A new report from Moody's Investors Service finds that foreign investments often offer U.S. electric utility shareholders the prospect of higher returns, but hold little immediate upside benefits for bondholders.
The report, Some Investments Riskier Than Others in Wave of Overseas Expansion by U.S. Electric Utilities, finds that for bondholders, such investments detract from alternative uses of free cash flow. The bondholder could apply the invested money to debt service or repayment, or growing retained earnings to offset potential write-offs of stranded investment. The bonds also expose the company and its debtholders to the risk of the target company and to the political and economic risk of the countries in which the companies operate.
Companies investing overseas typically either buy an entire company or build a diversified portfolio of investments in which ownership tends to be less than 50 percent. Containing the risk of such investments most easily is achieved through nonrecourse debt or project financing. Moody's generally views such tools as the least risky alternative for financing an acquisition. But in many foreign acquisitions, such financial obligations may be truly nonrecourse in name only.

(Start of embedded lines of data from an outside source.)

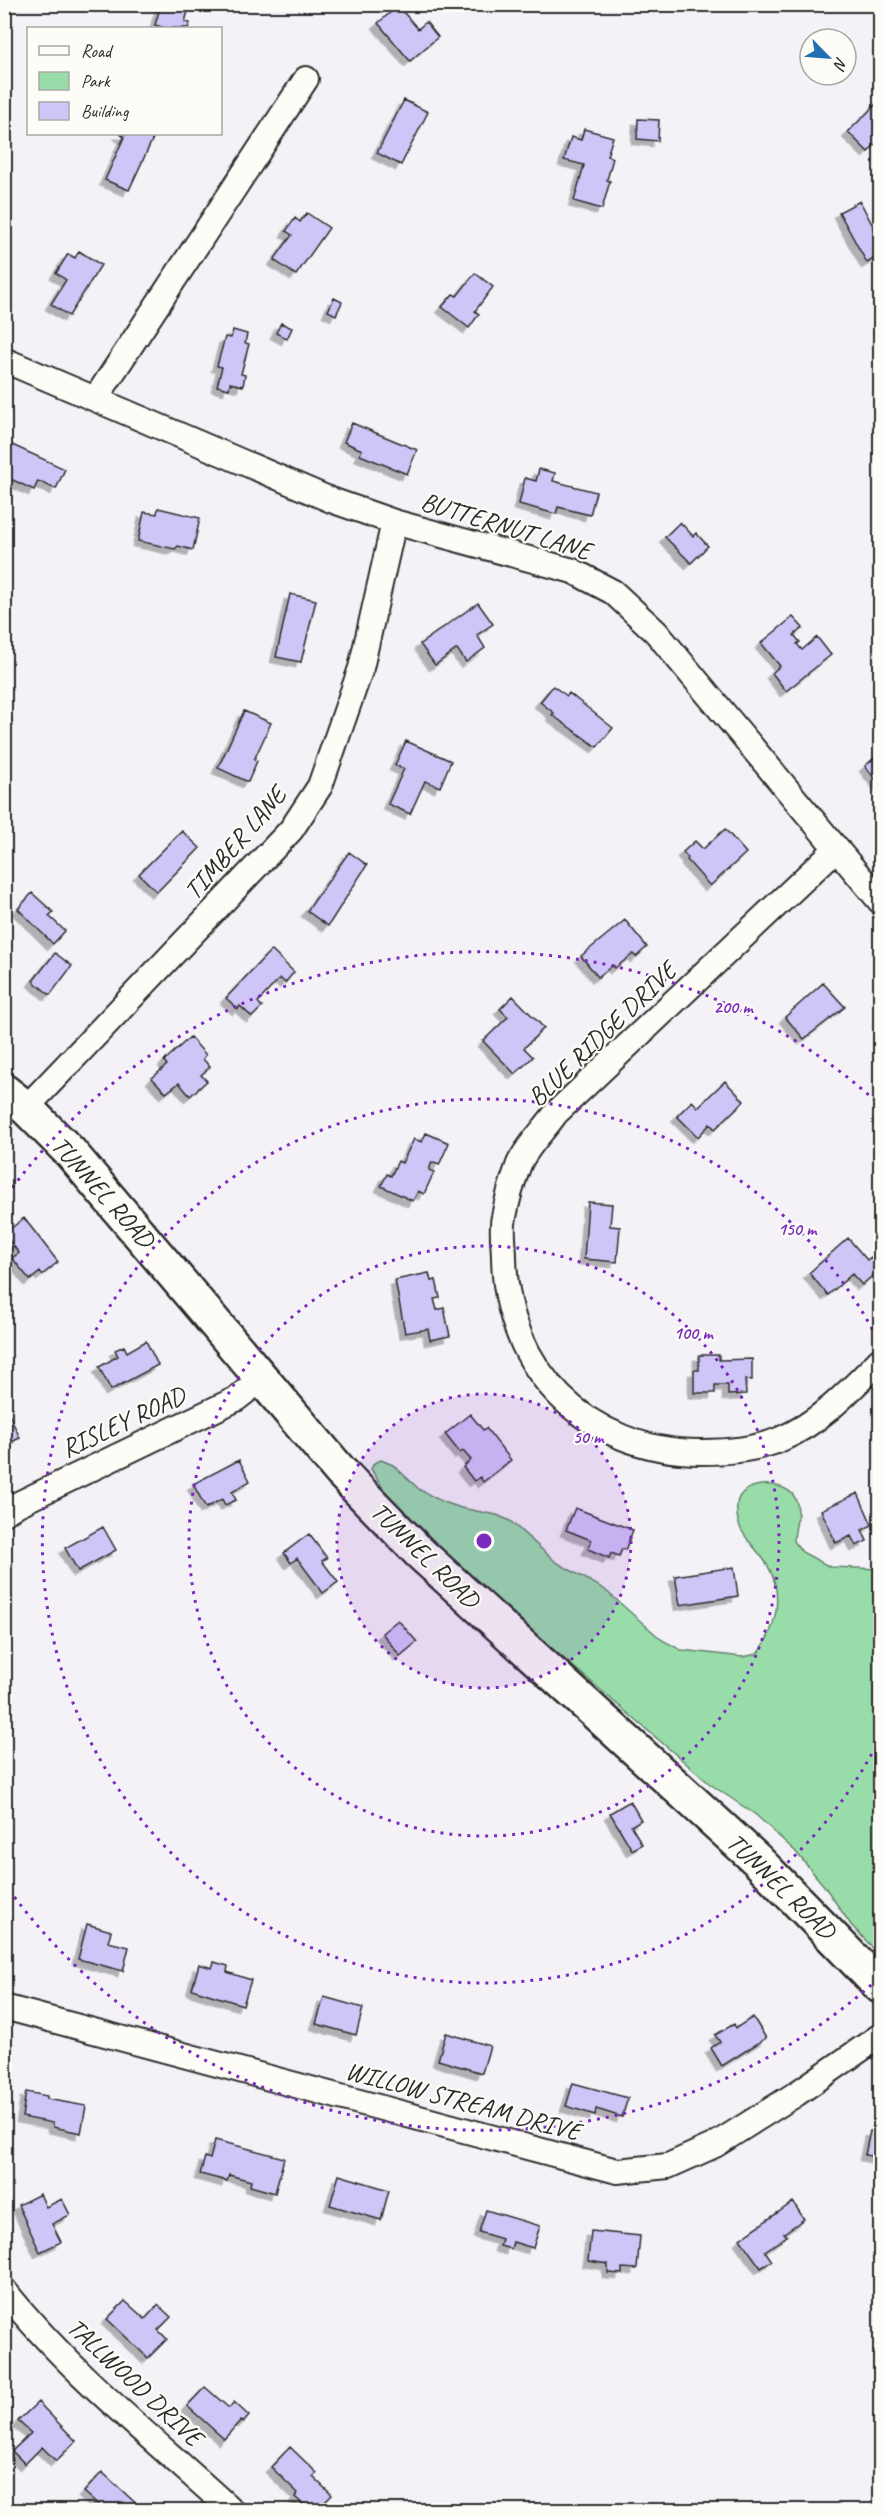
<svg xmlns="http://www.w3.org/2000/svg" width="885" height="2515" viewBox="0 0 885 2515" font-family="Caveat,sans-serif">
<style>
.green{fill:#98dda9;stroke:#62846a;stroke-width:1.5}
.building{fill:#d0c5f7;stroke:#2b2b2b;stroke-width:1.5;filter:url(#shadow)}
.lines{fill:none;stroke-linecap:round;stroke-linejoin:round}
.street-casing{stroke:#2b2b2b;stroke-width:28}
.secondary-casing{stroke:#2b2b2b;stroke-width:38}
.street{stroke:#fdfcf7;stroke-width:24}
.secondary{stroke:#fdfcf7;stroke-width:33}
.ring{fill:none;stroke:#7b2cbf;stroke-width:3;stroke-dasharray:3 6}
.labels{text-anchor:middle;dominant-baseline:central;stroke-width:4.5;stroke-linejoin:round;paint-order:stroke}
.street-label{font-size:26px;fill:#2b2b2b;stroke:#fdfcf7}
.centre{fill:#7b2cbf;stroke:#fdfcf7;stroke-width:3}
.ring-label{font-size:18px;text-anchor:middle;font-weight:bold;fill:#7b2cbf;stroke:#fdfcf7;stroke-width:4.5;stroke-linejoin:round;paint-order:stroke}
</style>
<defs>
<filter id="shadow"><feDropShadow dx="-5.5" dy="5.5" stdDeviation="0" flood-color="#0004"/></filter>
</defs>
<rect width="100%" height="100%" fill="#f4f1f7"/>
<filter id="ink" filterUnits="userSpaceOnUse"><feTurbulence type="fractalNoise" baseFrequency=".0167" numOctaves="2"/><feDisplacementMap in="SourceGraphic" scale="12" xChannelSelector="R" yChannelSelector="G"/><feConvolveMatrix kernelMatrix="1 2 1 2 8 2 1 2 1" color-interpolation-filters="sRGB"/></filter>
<g filter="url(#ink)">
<path class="green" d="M381,1460L393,1465L420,1490L441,1501L461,1508L497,1515L510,1521L556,1562L604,1589L662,1640L681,1650L743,1657L757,1654C775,1632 783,1599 771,1572C759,1545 734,1538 737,1504C740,1479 788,1479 796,1500C801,1513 794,1528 794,1541L802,1552L830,1567L880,1569V1955L851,1925L825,1887L795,1851L756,1815L710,1784L546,1643L500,1607L395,1508L371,1469L374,1463Z"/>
<path class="building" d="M161,4H190L185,22L190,23L188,28H165L155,25Z
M398,6L418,29L426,22L438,37L410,61L378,23Z
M404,100L428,112L401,165L377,153Z
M880,100V140L868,152L848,132Z
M638,119L659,120L658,141L637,139Z
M584,129L613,137L607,156L613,158L607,180L610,181L602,209L574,201L584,165L564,160L571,137L581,140Z
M120,134H155L129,190L105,180L124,137Z
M860,201L880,240V255L867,263L839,212Z
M307,213L329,228L296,275L274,260L292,235L286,231L295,218L300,222Z
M79,251L101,265L69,316L51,304L66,280L56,273L68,254L75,258Z
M475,273L493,287L475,311L479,314L469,328L442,307L453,294L457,296Z
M334,298L342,302L336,315L328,311Z
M281,323L292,328L287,339L276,333Z
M233,330L247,334L245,343L249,344L241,374L245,375L243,386L230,383L229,389L217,386L222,367L217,366L225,337L231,338Z
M352,423L417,450L407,474L360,455L362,450L344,442Z
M10,444L65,469L56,489L38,481L34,490L4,476V449L7,450Z
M539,469L555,473L553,481L596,492L590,515L558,507L556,514L519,504L525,478L536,481Z
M158,508L200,518L193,550L178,546L175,549L138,541L144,512L157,514Z
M680,522L693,536L696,533L708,546L691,563L665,537Z
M290,594L316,600L301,662L276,657Z
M478,603L493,624L477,635L485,648L466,662L457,649L435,665L420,644Z
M793,617L803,628L794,635L800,642L797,644L802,650L817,637L831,655L786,691L772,673L780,666L761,643Z
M553,686L567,696L569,693L613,728L597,747L552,715L554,713L540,702Z
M244,711L271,723L254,760L257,761L248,782L218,768Z
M406,741L451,761L440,787L425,781L410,814L388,804L404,769L395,765Z
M880,753V785L865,766Z
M725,829L746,853L710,886L687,860L688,858L683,852L695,841L703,849Z
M182,831L200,848L157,892L139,874Z
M349,852L367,865L328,926L307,911Z
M32,893L53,912L49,916L65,931L53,944L18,909Z
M625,920L647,947L636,957L633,954L615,968L613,965L598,977L581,956Z
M271,950L294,972L285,983L280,978L258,1002L262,1007L252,1017L240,1006L238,1009L226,998Z
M55,953L72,966L50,995L33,981Z
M823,983L845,1007L804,1039L785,1017Z
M513,996L544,1028L524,1048L533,1057L515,1074L483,1041L508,1017L500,1009Z
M190,1037L206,1055L203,1059L210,1067L201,1075L207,1081L190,1096L179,1083L166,1093L152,1078L167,1065L164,1061Z
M725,1081L744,1101L715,1129L710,1124L698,1137L677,1116L692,1101L698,1107Z
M426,1133L449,1143L439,1165L432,1162L429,1170L434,1172L424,1194L418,1191L413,1201L381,1186L387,1174L391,1176L398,1161L402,1163L414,1139L422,1142Z
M588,1202L612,1204L610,1226L620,1227L617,1262L584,1259Z
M24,1218L58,1262L42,1275L40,1272L30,1280L12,1258L19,1253L4,1234Z
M848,1238L867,1260L871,1257L880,1269L862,1285L852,1274L828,1295L809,1273Z
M429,1273L431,1281L436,1280L440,1298L434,1299L437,1310L444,1308L450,1336L430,1340L428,1329L405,1333L395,1280Z
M146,1341L158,1365L111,1390L99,1367L118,1356L115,1350L124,1346L127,1352Z
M699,1355H719V1360L752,1359V1380H745L746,1394L728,1395V1385H715V1393H694V1370H699Z
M9,1414L20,1438L4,1445V1416Z
M470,1414L483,1430L486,1428L511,1460L483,1482L480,1477L474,1481L463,1467L471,1460L463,1451L460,1453L445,1434Z
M239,1460L250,1481L232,1492L236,1500L225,1505L222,1499L206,1508L193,1484Z
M858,1493L872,1525L862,1530L867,1541L856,1546L851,1536L836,1543L821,1510Z
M575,1508L633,1530L625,1550L622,1549L619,1556L611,1553L609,1558L588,1549L591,1540L566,1530Z
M103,1527L116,1550L78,1571L65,1548Z
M309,1534L327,1558L322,1561L338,1582L323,1593L297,1558L291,1563L284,1553Z
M734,1567L738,1596L680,1605L675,1576Z
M398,1620L417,1642L400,1656L382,1633Z
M630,1801L641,1820L631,1826L642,1844L632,1850L610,1813Z
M87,1924L111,1931L108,1942L129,1947L123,1971L78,1959Z
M214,1962L228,1966L227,1972L251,1980L243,2005L192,1989L199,1964L212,1968Z
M324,1997L363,2008L356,2035L316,2024Z
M753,2017L766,2038L722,2066L711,2048L720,2042L715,2035L734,2024L736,2028Z
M446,2033L490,2046L482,2073L438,2060Z
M573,2083L628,2098L622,2117L596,2109L595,2115L566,2106Z
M26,2092L47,2096V2099L86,2106L81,2133L53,2127V2123L22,2117Z
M870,2131L880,2133V2158L865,2155Z
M215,2140L284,2158L275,2193L250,2186L251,2181L229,2175L227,2181L200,2174L205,2157L210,2159Z
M339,2175L389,2190L381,2220L330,2205Z
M40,2194L46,2207L62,2199L70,2215L52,2224L61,2242L40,2252L18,2205Z
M793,2202L804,2219L784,2233L787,2236L765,2251L772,2261L761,2268L740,2239Z
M486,2210L540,2226L533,2248L513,2242L511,2249L500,2246L502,2239L479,2232Z
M591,2231L640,2236L637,2269L622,2268V2274L608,2273V2264L588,2261Z
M125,2301L145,2319L158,2305L171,2317L158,2330L167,2339L148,2358L107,2319Z
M205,2387L229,2408L234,2402L249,2416L244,2422L240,2421L224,2439L187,2406Z
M38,2402L76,2441L56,2461L42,2447L25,2464L12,2451L31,2433L18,2421Z
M290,2447L317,2473L313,2477L332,2495L317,2510H309L295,2497L298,2493L271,2467Z
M102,2472L143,2510H96L100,2506L84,2492Z"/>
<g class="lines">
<g class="street-casing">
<path id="street" d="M4,360L331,500L394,522L573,571L613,592L656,632L880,901
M96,398L306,79
M837,848L556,1113C545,1129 527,1146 519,1164C513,1180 507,1200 504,1217C501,1229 504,1245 504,1258C506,1370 588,1452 701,1452C728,1452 756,1450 781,1439C821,1422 850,1390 880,1360
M26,1108L291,830L320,786L361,668L394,522
M4,1513L16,1505L236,1399L263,1378
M4,2007L617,2171L668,2166L715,2145L796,2094L880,2036
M4,2290C70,2373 154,2439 231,2510"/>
</g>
<g class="secondary-casing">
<path id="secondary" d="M4,1091L26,1108L70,1152L341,1472L420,1553L757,1860L880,1986"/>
</g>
<use href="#street" class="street"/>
<use href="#secondary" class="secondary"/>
</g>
</g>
<circle cx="484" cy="1541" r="147" fill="#7b2cbf" fill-opacity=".12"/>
<g class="ring">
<circle cx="484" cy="1541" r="147"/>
<circle cx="484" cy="1541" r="295"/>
<path d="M880 1738A442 442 0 1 1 880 1344"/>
<path d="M878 1979A589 589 0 0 1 7 1887M7 1195A589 589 0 0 1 878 1103"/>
</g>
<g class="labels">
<g class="street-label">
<text transform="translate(506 526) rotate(17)">BUTTERNUT LANE</text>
<text transform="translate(235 843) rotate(-49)">TIMBER LANE</text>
<text transform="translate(602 1034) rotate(-44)">BLUE RIDGE DRIVE</text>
<text transform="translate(103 1192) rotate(48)">TUNNEL ROAD</text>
<text transform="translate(123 1422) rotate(-25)">RISLEY ROAD</text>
<text transform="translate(425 1555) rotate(44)">TUNNEL ROAD</text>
<text transform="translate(781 1886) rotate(44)">TUNNEL ROAD</text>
<text transform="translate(463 2101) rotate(15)">WILLOW STREAM DRIVE</text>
<text transform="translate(135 2382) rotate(43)">TALLWOOD DRIVE</text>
</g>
</g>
<circle cx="484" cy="1541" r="9" class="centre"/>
<g class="ring-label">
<text x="733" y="1013">200 m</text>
<text x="797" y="1235">150 m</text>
<text x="693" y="1339">100 m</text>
<text x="588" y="1443">50 m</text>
</g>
<rect width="885" height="2515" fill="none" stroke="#fdfcf7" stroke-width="24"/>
<rect x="12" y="12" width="861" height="2491" fill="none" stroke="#2b2b2b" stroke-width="2" filter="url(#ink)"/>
<rect x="27" y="27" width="195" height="108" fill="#fdfcf7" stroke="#a9a8a5" stroke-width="1.5"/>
<rect x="39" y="46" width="30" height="9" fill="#fdfcf7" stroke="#a9a8a5" stroke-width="1.5"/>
<text x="81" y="57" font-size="18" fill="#2b2b2b">Road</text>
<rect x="39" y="72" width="30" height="18" fill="#98dda9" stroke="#a9a8a5" stroke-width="1.5"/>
<text x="81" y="87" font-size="18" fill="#2b2b2b">Park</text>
<rect x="39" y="102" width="30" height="18" fill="#d0c5f7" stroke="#a9a8a5" stroke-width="1.5"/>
<text x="81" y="117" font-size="18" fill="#2b2b2b">Building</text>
<g transform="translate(828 57) rotate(115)"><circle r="28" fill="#fdfcf7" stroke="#a9a8a5" stroke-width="1.5"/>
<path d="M0-4.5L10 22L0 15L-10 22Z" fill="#1f6fb2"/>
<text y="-9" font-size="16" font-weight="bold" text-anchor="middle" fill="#2b2b2b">N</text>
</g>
</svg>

Moody's believes that in case of a problem overseas, the parent would be unlikely to walk away from a high-profile investment. For example, Virginia Power pledged to its regulators that customers would not suffer ill effects from acquisitions in the U.K. by parent company Dominion Resources. However, Moody's said customers would be hurt if bond ratings deteriorated due to the acquisition. Debt would become more expensive and a rate increase would be needed to pay for it.